The school has now hired a full-time historian to assist a professor working to document the lives of those buried there, and promised to work with local Black leaders to decide how best to memorialize the site.
“We are committed to taking all the critically important actions to enhance these grounds, preserve these gravesites and to ensure the people buried there are properly honored and respected,” Smyth McKissick, chairman of Clemons’s board of trustees, said in a statement.
The discovery adds new pressure on Clemson to further acknowledge its deep-rooted connections to slavery. The university is built on the Fort Hill Plantation, which belonged to Calhoun, a politician who vehemently defended slavery throughout his career. In June, after pressure from students and graduates, including two NFL players, Clemson removed Calhoun’s name from the honors college, and voted to rename another building honoring Ben Tillman, a senator and governor who was a white supremacist and helped found Clemson.
The university says it’s making concerted efforts to bring transparency to its history.
“Clemson is dedicated to developing and sharing a full and accurate history of this area and to develop a preservation plan to protect it and those who rest here,” McKissick said in the news release.
When he wasn’t in Washington serving as a vice president, secretary of state or in the Senate, Calhoun was at Fort Hill Plantation, where he owned 70 to 80 enslaved people, according to Clemson’s history. Calhoun was outspoken about his support of slavery, calling it a “positive good.” When he died, the plantation and enslaved people were passed down to his children. His daughter Anna Maria married Thomas Green Clemson, a politician who fought for the Confederates. The two lived at Fort Hill and when Clemson died, he left the plantation to the state, requesting that it establish a college there in his name.
The Calhoun family is buried in the center of Woodland Cemetery, which now sits next to Clemson’s football stadium. In 1922, the cemetery expanded to include faculty.
It is unclear how long the university knew enslaved people were also buried there in unmarked graves. In September 1960, Clemson got court approval to move buried remains that were marked with fieldstones, which were typically used as grave markers for African Americans, several hundred feet south. According to the news release, the university attempted to identify and preserve the original gravesites in the early 1990s and again in the early 2000s, but the efforts were “inconclusive.”
The latest project at the cemetery began in February when students who were touring the campus through a program called “Call My Name,” which chronicles the history of African Americans at Clemson, visited the disheveled gravesite, south of the Calhoun family plot, which was sectioned off by a fence.

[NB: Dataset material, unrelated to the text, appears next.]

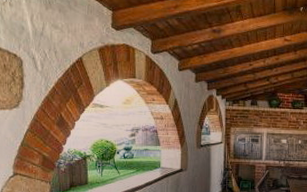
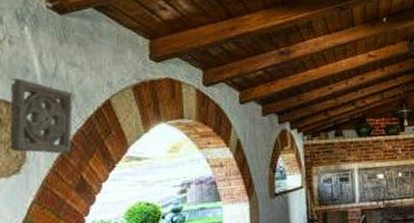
wall ornament: none [11,34,55,96] -> present [10,78,73,154]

“They came to me very distraught, very upset and asked what could be done,” Rhondda R. Thomas, a professor of 18th and 19th-century African American literature who started the program, told WYFF.
Thomas encouraged the students to talk to the university’s historian, Paul Anderson. By June, Anderson formed a team to start surveying the area, looking out for groups of fieldstones and marking them with a small flag. But they soon found stones outside the fenced-in area that was designated as the slaves’s burial site.
“That got us curious.” Anderson told WYFF.
So his team expanded the search, exploring the land south and west of the site, eventually making their way around the three-acre cemetery. On July 28, they received a copy of the 1960 court order, explaining why they found fieldstones in other areas of the cemetery. The following day the site team used ground penetrating radar to locate the unmarked graves. In all, the team found 215 graves and expect to find even more.
In addition to enslaved people, sharecroppers and laborers are also buried there, alongside some prisoners who helped build the school. All of the people in the unmarked graves are African American, the school said.
“Testing shows disturbed soil roughly five feet beneath the surface indicating possible burial sites,” the news release said. “Continued investigation of the cemetery could identify additional potential burial sites in the coming weeks and months.”
The discovery has forced the university to accepts its past failings in preserving the graves. On the website chronicling the project, the team says “the university has failed to properly honor, mark, or protect this burial ground despite some attempts to do so since 1946.”
They added: “What we know now is disturbing enough to raise significant and uncomfortable questions that will likely take several years of research to answer.”
Clemson also plans to erect new signage to properly identifying the areas of the unmarked graves, to build better fencing and to better maintain the area. The university also enlisted Thomas to work with the local Black community to decide how best to honor the people buried in Woodland Cemetery.
“We know that people want answers now that the discovery is known,” Thomas told WYFF. “And we want to assure the public and the local African American community that the work continues and that we will continue working on this as long as it takes to get the answers that we need.”